Pretty much every word is false. The claim that “tens of thousands” marched is absurd, as the photo and videos at the first linked post above show. It is true that the march started at the New York offices of Koch Industries, but in fact, neither the company nor its owners has taken any position on the various election procedure statutes that the marchers were complaining about. Koch has zero to do with the “voting rights” issue, but somehow the AFL-CIO and other leftist groups think they can advance their fictitious narrative by dragging the Kochs into it. As for ALEC, it is not a “right-wing think tank,” and it is not “funded by brothers David and Charles Koch.” ALEC is a good-government, pro-free enterprise group that brings together state legislators and private sector employees who have expertise on various public policy issues. ALEC’s task forces draft model legislation that can be introduced and debated in state legislatures. It may be that an ALEC group has drafted legislation that relates in some way to voting, but if you go to the ALEC web site and look at the lists of Task Forces, Initiatives, Publications and News, there is nothing about voting procedures.

It is bizarre how the Left singles out a handful of individuals and groups for demonization, regardless of whether they have anything at all to do with the issue at hand. It is even more remarkable how the word goes out, and liberals in unison–whether MSNBC hosts, Democratic Congressmen or AFL-CIO functionaries–sing in unison from the same song book. The AFL-CIO continues:

Some of the laws passed in more than a dozen states around the country include requiring photo IDs at the ballot box and making it harder to vote absentee and vote early. The laws primarily affect low-income people, African Americans, Latinos, students and the elderly. Earlier this year, as anti-labor laws swept state legislatures dominated by Republicans backed by the billionaire Koch brothers, who together own most of Koch Industries, some of these same legislatures passed laws designed to suppress voter turnout, especially targeting African Americans and immigrants.

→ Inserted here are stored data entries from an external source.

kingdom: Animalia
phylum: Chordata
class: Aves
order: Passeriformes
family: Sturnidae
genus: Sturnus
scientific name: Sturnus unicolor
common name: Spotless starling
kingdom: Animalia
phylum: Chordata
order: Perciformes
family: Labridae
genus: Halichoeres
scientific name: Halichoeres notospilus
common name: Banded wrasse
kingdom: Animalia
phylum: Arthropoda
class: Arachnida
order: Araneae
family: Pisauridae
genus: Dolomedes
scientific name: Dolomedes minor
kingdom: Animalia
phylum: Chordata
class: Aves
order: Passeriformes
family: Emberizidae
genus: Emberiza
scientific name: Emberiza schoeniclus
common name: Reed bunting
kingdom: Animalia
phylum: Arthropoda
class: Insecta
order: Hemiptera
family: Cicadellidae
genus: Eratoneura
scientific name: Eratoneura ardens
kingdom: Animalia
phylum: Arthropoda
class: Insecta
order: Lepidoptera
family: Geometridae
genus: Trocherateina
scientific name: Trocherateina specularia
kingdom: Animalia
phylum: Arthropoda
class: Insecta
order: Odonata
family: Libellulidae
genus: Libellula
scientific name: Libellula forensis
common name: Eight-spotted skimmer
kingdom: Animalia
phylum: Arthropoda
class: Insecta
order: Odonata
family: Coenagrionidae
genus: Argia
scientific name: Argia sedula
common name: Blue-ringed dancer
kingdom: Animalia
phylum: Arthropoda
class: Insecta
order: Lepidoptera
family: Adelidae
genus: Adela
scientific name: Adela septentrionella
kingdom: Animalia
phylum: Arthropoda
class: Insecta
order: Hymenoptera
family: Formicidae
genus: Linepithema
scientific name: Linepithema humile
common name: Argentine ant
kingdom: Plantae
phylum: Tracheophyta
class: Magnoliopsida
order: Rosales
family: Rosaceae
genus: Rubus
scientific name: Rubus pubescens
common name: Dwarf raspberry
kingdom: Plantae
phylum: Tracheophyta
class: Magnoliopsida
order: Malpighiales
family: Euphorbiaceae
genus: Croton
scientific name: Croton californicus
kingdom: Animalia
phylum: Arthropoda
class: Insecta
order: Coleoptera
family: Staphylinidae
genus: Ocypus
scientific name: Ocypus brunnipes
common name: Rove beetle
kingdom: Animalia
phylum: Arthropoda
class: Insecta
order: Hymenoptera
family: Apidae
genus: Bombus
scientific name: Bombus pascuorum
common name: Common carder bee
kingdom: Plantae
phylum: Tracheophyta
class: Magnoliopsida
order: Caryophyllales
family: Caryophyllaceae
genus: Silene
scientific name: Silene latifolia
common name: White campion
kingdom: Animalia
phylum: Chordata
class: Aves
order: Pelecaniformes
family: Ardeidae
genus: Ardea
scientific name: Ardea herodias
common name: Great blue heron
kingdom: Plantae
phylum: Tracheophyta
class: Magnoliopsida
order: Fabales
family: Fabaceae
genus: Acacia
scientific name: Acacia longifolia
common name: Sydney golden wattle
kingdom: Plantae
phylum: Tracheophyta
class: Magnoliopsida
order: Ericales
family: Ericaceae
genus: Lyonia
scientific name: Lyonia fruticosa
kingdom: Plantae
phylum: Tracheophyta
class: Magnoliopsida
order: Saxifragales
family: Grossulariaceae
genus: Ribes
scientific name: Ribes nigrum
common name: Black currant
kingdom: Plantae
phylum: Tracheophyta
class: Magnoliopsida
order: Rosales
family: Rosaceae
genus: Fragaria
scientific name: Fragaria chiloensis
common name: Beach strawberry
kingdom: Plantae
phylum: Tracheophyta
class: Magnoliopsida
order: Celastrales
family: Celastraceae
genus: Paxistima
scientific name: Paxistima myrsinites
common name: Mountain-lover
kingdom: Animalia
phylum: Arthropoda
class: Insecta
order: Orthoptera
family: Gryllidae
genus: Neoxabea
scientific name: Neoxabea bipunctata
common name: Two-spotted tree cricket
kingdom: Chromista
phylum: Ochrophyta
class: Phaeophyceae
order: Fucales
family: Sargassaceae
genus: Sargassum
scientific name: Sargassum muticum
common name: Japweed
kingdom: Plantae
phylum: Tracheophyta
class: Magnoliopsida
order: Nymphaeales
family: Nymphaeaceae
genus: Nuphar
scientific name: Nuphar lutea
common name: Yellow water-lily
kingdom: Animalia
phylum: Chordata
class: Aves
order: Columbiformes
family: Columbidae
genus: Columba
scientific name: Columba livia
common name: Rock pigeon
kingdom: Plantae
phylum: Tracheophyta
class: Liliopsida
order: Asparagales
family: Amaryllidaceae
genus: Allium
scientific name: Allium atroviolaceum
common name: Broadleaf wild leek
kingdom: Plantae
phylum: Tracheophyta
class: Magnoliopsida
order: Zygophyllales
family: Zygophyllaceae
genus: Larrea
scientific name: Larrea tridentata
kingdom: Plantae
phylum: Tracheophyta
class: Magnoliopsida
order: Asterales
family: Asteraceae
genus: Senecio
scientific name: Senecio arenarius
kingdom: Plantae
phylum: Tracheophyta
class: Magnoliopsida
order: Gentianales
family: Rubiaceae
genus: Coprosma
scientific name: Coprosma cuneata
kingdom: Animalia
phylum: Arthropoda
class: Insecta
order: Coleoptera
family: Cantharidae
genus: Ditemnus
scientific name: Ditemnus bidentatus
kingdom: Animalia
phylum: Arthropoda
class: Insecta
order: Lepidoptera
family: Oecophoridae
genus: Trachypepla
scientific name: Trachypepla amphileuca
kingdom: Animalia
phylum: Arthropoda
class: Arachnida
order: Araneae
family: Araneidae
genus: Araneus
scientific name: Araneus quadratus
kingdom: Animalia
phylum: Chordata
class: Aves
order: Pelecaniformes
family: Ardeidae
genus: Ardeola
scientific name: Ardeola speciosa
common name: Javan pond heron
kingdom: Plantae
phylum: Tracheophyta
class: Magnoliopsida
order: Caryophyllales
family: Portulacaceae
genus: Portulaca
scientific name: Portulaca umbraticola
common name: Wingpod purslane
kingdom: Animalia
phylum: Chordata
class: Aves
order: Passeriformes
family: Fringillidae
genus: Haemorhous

If you can follow the logic of that paragraph, you are a better man than me. Actually, ballot integrity laws only suppress voting by those who are not legally qualified to vote. They apply equally to people of all ages and colors. Democrats don’t like ID requirements and so on because they prefer to have the latitude to employ fraud to swing close elections.

Other big corporations also are funding passage of these restrictive voting measures, including Wal-Mart, Coca-Cola and AT&T. Koch is one of the nation’s largest privately held companies with business interests that include refining, chemicals and commodities trading.

You could never figure this out by reading the AFL-CIO site, but Wal-Mart, Coca-Cola and AT&T are mentioned because they are among the large number of companies that participate in ALEC–which, however, has little or nothing to do with the voting procedure issue. The whole fantasy is a massive non sequitur.

The AFL-CIO is a political organization. It represents its members–many of them involuntary–only if they are liberal Democrats. Once again, one wonders: why do unions enjoy privileged treatment under the antitrust laws? Why aren’t they subject to the same legal principles as employers and individual Americans? Repealing Section 6 of the Clayton Act, which confers privileged antitrust status on labor unions, is a simple reform that would eliminate an enormous amount of corruption and advance the cause of fairness.